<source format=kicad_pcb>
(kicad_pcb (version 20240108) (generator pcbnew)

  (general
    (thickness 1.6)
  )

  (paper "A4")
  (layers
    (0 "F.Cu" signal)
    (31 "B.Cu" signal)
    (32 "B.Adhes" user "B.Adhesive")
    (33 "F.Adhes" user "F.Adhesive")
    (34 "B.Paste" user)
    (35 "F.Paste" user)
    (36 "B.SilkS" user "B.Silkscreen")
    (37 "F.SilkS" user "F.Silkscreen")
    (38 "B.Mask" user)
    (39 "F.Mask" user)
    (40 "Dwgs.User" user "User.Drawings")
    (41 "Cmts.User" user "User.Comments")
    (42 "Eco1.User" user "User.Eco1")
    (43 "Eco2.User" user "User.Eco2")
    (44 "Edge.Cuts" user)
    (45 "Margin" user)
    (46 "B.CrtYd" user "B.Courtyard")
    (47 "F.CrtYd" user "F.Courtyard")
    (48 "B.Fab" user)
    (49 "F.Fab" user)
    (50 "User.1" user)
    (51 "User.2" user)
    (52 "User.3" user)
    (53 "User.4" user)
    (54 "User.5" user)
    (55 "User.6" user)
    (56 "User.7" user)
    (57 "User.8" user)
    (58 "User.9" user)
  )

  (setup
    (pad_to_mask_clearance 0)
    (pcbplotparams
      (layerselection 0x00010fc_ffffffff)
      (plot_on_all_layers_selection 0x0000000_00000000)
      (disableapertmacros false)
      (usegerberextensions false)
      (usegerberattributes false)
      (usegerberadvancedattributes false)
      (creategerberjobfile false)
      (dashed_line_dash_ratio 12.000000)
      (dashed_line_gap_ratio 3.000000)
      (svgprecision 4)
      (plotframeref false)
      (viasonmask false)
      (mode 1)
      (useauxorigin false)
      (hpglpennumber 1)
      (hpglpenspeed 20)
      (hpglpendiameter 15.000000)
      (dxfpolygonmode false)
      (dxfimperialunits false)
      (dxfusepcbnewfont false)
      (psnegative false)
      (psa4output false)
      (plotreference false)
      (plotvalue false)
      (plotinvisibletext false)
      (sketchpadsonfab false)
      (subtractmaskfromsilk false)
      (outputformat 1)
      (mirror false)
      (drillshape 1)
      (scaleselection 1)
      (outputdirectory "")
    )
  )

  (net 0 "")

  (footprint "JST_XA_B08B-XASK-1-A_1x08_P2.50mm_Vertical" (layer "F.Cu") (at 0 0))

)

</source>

——————

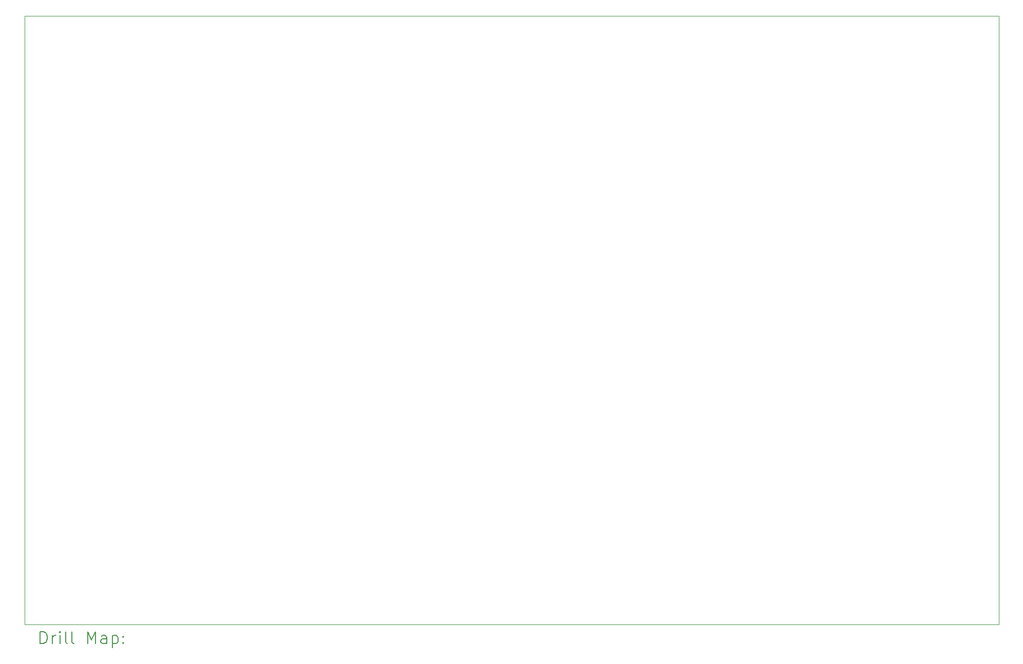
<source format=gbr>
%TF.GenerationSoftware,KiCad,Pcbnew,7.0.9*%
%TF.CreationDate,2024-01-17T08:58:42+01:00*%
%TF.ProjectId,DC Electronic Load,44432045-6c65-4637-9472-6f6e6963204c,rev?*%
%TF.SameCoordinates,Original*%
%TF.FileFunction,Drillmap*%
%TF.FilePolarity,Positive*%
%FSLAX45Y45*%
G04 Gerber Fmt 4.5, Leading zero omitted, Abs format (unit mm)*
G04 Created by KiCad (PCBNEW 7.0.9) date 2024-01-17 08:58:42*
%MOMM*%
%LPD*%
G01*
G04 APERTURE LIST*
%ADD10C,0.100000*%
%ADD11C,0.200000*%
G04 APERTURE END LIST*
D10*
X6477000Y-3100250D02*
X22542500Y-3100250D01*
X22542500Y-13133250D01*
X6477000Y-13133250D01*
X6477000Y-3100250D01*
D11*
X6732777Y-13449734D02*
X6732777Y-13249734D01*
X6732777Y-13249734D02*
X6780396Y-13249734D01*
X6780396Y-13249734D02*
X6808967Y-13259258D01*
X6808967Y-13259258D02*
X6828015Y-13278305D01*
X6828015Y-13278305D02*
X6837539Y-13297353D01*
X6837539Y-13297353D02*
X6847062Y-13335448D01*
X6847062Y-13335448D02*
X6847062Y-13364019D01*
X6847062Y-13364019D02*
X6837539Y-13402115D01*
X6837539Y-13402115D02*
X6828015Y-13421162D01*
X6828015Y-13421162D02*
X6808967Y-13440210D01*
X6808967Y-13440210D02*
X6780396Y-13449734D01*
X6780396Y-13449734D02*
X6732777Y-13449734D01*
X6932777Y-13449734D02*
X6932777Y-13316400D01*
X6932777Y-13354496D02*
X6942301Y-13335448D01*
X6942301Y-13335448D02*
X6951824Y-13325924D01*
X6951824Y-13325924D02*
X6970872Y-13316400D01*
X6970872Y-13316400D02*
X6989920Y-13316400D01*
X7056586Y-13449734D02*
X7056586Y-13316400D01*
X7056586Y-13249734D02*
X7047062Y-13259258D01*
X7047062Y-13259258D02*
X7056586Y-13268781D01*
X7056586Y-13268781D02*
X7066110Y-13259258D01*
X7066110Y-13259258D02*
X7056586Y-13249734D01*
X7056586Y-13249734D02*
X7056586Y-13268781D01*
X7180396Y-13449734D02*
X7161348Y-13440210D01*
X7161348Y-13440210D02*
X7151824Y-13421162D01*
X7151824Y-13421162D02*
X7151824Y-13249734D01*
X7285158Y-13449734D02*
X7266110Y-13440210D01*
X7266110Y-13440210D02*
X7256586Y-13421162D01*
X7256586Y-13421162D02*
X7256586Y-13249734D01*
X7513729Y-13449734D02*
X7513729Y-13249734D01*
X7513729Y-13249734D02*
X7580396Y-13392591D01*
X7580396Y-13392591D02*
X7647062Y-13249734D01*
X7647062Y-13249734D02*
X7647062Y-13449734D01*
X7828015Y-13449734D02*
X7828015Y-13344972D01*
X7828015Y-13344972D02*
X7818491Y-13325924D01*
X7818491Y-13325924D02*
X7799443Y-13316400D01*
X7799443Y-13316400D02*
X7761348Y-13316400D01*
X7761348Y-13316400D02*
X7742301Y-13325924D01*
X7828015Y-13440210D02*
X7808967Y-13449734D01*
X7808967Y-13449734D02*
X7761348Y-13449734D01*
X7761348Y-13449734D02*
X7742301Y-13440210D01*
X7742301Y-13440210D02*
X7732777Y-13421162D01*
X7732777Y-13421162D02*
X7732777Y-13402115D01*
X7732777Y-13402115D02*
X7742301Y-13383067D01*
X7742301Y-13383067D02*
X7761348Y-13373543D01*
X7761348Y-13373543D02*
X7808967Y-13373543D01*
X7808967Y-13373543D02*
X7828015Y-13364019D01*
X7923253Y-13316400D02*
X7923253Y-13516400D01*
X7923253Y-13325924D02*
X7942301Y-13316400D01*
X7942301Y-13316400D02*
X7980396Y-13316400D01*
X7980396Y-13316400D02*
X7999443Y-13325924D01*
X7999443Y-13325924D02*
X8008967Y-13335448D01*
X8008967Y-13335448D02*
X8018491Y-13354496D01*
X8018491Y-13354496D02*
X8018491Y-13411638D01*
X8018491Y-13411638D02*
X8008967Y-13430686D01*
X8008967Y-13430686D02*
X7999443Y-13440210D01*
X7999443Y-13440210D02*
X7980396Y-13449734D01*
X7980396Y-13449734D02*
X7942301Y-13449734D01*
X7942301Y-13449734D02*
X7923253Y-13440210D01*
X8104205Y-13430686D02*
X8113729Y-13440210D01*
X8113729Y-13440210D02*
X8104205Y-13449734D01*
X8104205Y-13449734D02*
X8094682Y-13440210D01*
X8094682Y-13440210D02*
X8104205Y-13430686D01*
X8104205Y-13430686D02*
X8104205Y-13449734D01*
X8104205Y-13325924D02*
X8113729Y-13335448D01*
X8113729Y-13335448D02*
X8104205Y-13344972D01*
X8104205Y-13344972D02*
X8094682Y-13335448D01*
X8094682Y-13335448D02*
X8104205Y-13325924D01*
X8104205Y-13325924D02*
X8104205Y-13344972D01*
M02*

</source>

——————

§ To do:
Beginning with the line above that contains "X7828015Y-13449734D02*", copy each line exactly up to and including the line that contains "X7923253Y-13440210D01*", and go no further.

§ Written response:
X7828015Y-13449734D02*
X7828015Y-13344972D01*
X7828015Y-13344972D02*
X7818491Y-13325924D01*
X7818491Y-13325924D02*
X7799443Y-13316400D01*
X7799443Y-13316400D02*
X7761348Y-13316400D01*
X7761348Y-13316400D02*
X7742301Y-13325924D01*
X7828015Y-13440210D02*
X7808967Y-13449734D01*
X7808967Y-13449734D02*
X7761348Y-13449734D01*
X7761348Y-13449734D02*
X7742301Y-13440210D01*
X7742301Y-13440210D02*
X7732777Y-13421162D01*
X7732777Y-13421162D02*
X7732777Y-13402115D01*
X7732777Y-13402115D02*
X7742301Y-13383067D01*
X7742301Y-13383067D02*
X7761348Y-13373543D01*
X7761348Y-13373543D02*
X7808967Y-13373543D01*
X7808967Y-13373543D02*
X7828015Y-13364019D01*
X7923253Y-13316400D02*
X7923253Y-13516400D01*
X7923253Y-13325924D02*
X7942301Y-13316400D01*
X7942301Y-13316400D02*
X7980396Y-13316400D01*
X7980396Y-13316400D02*
X7999443Y-13325924D01*
X7999443Y-13325924D02*
X8008967Y-13335448D01*
X8008967Y-13335448D02*
X8018491Y-13354496D01*
X8018491Y-13354496D02*
X8018491Y-13411638D01*
X8018491Y-13411638D02*
X8008967Y-13430686D01*
X8008967Y-13430686D02*
X7999443Y-13440210D01*
X7999443Y-13440210D02*
X7980396Y-13449734D01*
X7980396Y-13449734D02*
X7942301Y-13449734D01*
X7942301Y-13449734D02*
X7923253Y-13440210D01*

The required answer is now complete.